Ahmet Mithat Efendi

Ahmet Mithat Efendi

1844 yılında İstanbulda doğdu. Doğduğunda verilen ismi sadece Ahmetti, Mithat ismi kendisine daha sonra Mithat Paşa tarafından verildi. Yoksul bir ailede büyüdü. Çocukluğunda oldukça hırçın ve yaramaz olan Ahmet Mithat Efendi, davranışlarıyla yaşadıkları mahallenin sakinlerinin tepkisini çekti ve mahallelinin şikâyetinin artması üzerine babası Süleyman Ağa tarafından Mısır Çarşısında bir aktarın yanında karın tokluğuna çalışmak üzere çırak olarak verildi. Babasının vefatının ardından, annesinin ilk eşinden olan ağabeyi Hafız İbrahim, aileyi Vidine aldırdı. 

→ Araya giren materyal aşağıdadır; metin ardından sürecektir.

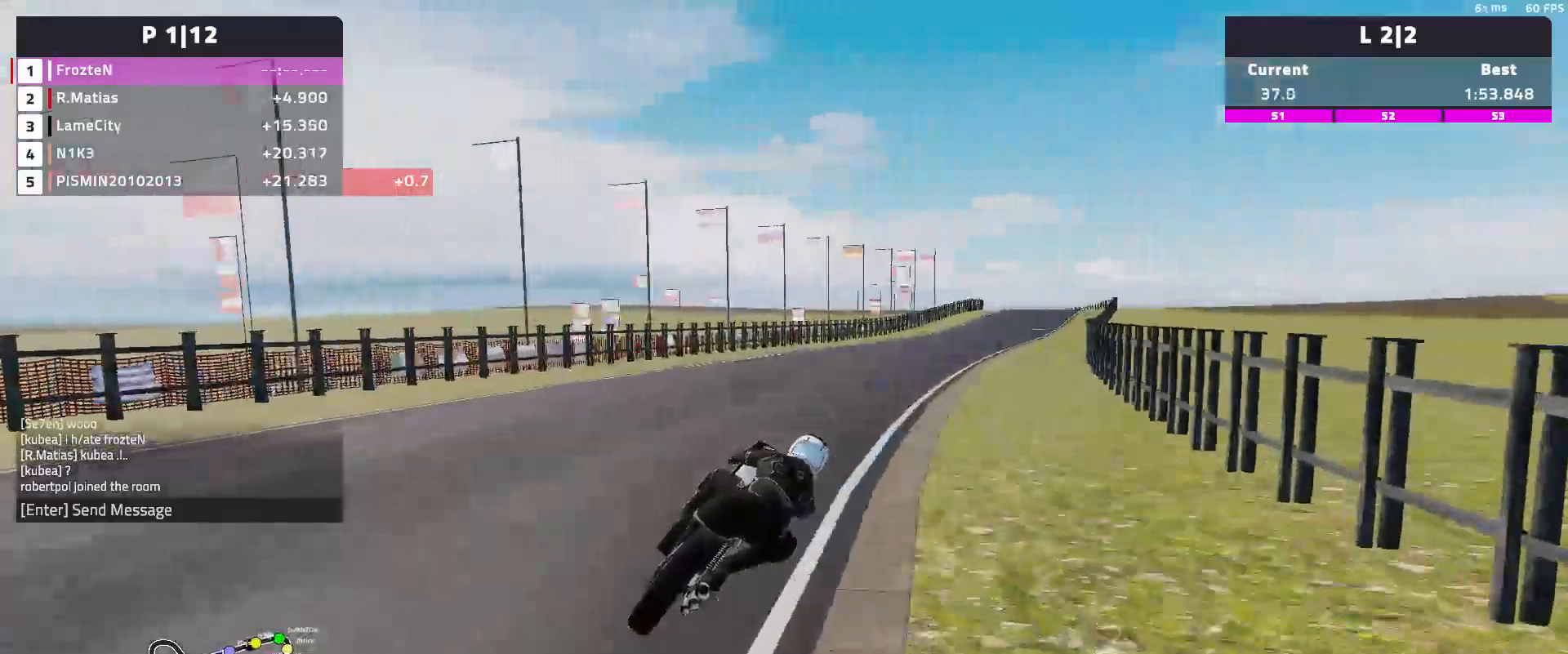
{"buttons": ["R2"], "left_stick": "right", "events": []}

Vidin’de Sıbyan Mektebine başladı. Çocukluk ve gençlik döneminde mesleki eğitim, okulda eğitim ve evde eğitim olmak üzere üç ayrı eğitim aldı. Mesleki eğitim sürecini iki ayrı döneme ayırarak ele almak mümkündür. İlki, Mısır Çarşısı’ndaki aktar çıraklığı; ikincisi ise Rusçukta Tuna Vilayeti Mektubi Kalemindeki fahri çıraklık dönemidir. 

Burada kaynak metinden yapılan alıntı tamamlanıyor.